ACTIVITIES:
• 1. Answer these from the EFSF commentary:
(a) Which newspaper accused Germany's Finance Minister of "going rogue"?
(b) By how much have banks in France, the U.K., Ireland, Germany and Spain announced plans to shrink in the next two years?
(c) What level of first-loss guarantees would the inflated EFSF offer to bondholders?
• 2. From the EFSF commentary, print the passage between "The entire construct" and "be a dividend.", inclusive.

EXTRACTED TEXT:
● ● ● ●
Given that your average Bundestager discerns bollocks with roughly the same efficacy as the average UK MP or French Deputy, Germany’s multi-mouth Finance Minister may yet get away with it: no wonder the Frankfurter Allgemeiner Zeitung accused him last week of ‘going rogue’. What we don’t know, as yet – as always –  is what Geli the Ostie thinks about all this. But what I can tell you is that the markets very rapidly sussed where this leaves the Bundesrepublik, and gave German bonds a bit of a hammering this afternoon.

The entire construct currently being fashioned from clouds, snow and other ephemeral materials is clearly clinically insane as a ‘solution’. Banks in France, the U.K., Ireland, Germany and Spain have announced plans to shrink by about 775 billion euros ($1.06 trillion) in the next two years to reduce short-term funding needs and comply with tougher regulatory capital requirements. But as Simon Maughan, head of sales and distribution at London-based MF Global UK said this morning, “Asset sales are impractical in the current environment. Every bank is selling, and no bank is buying. It just won’t work.” But what gets me is that the banking fraternity is very happy to see Europe’s economy reversing into a cul de sac of slump – rather than them having to tell the shareholders there won’t be a dividend.

However, I’m glad to see that at least part of the commentariat knows exactly where the EFSF bazooka drivel will end. The big idea is to inflate the EFSF to offer first-loss guarantees of 20% to bondholders. In this way, it is hoped, the fund’s €440bn of guarantees can be inflated into firepower of €2trillion or more. But The Slog’s Bankfurt Maulwurf puts the idiocy of this firmly into perspective:

“You will only see insurance on new bond issues,” he points out, “And so the enormous pre-existing stock of bonds will not be covered. It is just more heavy make-up allowing Wolfgang Schauble to float crazy ideas – as if they add up to responsibility. The real responsible voices in Germany will reject this. If this was an entirely risk-free idea, why would one need such a ridiculous boost to the EFSF? It is simply a repackaging of what the Americans and the French want”.

Ultimately, I have no idea if Bankfurt Mole reflects mass opinion in Germany – although I suspect he does. What I do know is that he is in accord with both German central bank and ECB thinking – viz, anything that involves further borrowing or bailouts involving citizens’ money is a bad idea. This remains Merkel’s instinct too: but she is a politician, and like every politician, she’d rather her legacy was one of saving the EU, than keeping Germany’s triple A safe. However, being a politician dependent on the popular vote, she will almost certainly grasp that there’s little advantage in writing insurance policies for, say, Spain and Italy, to attract investors to their bonds…..if the effect is to push up borrowing costs for France. If that were to happen, an EFSF insurance vehicle could end up spreading, rather than containing, contagion.
● ● ● ●
DATA EXTRACT:
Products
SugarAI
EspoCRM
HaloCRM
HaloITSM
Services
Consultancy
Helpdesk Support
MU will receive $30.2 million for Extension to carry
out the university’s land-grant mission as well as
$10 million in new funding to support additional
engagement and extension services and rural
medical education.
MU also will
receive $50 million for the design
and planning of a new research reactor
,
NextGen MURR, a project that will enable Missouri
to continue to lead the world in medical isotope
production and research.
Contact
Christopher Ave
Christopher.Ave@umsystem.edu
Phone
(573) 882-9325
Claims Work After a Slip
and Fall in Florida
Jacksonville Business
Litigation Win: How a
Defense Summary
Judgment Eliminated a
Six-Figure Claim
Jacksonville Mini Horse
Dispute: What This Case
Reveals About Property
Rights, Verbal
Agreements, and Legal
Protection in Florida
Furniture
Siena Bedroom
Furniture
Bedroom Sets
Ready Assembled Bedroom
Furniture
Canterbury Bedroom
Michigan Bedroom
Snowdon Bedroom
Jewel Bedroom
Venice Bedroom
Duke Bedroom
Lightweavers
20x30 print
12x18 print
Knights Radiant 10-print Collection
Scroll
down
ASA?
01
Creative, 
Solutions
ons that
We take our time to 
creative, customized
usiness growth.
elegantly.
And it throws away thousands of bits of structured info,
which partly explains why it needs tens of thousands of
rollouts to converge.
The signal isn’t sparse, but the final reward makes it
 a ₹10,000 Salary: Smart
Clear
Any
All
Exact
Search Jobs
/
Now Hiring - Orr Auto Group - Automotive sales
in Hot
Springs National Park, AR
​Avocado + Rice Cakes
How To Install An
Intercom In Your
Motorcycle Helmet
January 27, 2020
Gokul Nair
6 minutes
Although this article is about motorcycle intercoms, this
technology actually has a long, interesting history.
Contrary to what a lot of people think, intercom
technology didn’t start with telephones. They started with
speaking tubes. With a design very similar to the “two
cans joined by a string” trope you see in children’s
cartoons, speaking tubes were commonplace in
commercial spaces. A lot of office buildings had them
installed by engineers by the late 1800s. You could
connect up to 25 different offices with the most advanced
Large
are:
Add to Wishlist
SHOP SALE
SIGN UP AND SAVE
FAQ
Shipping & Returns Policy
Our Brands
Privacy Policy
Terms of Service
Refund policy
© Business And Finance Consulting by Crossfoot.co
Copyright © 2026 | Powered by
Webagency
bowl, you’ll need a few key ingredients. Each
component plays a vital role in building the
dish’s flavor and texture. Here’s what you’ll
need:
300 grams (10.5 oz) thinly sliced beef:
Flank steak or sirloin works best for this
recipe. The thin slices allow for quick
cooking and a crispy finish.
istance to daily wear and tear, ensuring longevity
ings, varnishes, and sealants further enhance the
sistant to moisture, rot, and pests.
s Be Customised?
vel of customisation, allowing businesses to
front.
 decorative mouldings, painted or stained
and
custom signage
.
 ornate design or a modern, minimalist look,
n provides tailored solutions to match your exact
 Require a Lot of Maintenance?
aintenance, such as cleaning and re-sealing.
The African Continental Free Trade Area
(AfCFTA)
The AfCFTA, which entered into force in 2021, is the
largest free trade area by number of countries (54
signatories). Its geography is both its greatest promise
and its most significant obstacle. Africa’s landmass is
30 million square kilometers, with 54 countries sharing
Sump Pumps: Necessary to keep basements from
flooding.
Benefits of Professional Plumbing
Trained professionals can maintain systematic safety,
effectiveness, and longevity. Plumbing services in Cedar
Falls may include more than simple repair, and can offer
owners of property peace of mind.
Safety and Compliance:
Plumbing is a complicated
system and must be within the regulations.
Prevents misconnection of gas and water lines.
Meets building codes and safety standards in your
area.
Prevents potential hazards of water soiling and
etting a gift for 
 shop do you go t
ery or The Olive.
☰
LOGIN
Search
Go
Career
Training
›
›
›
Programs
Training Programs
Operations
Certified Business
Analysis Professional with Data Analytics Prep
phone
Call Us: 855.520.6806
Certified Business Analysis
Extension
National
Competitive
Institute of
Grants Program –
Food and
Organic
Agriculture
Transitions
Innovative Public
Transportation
● ● ● ●
RESPONSES IN ORDER:
• 1.
(a) The Frankfurter Allgemeiner Zeitung.
(b) About 775 billion euros ($1.06 trillion).
(c) 20%.

• 2.
The entire construct currently being fashioned from clouds, snow and other ephemeral materials is clearly clinically insane as a ‘solution’. Banks in France, the U.K., Ireland, Germany and Spain have announced plans to shrink by about 775 billion euros ($1.06 trillion) in the next two years to reduce short-term funding needs and comply with tougher regulatory capital requirements. But as Simon Maughan, head of sales and distribution at London-based MF Global UK said this morning, “Asset sales are impractical in the current environment. Every bank is selling, and no bank is buying. It just won’t work.” But what gets me is that the banking fraternity is very happy to see Europe’s economy reversing into a cul de sac of slump – rather than them having to tell the shareholders there won’t be a dividend.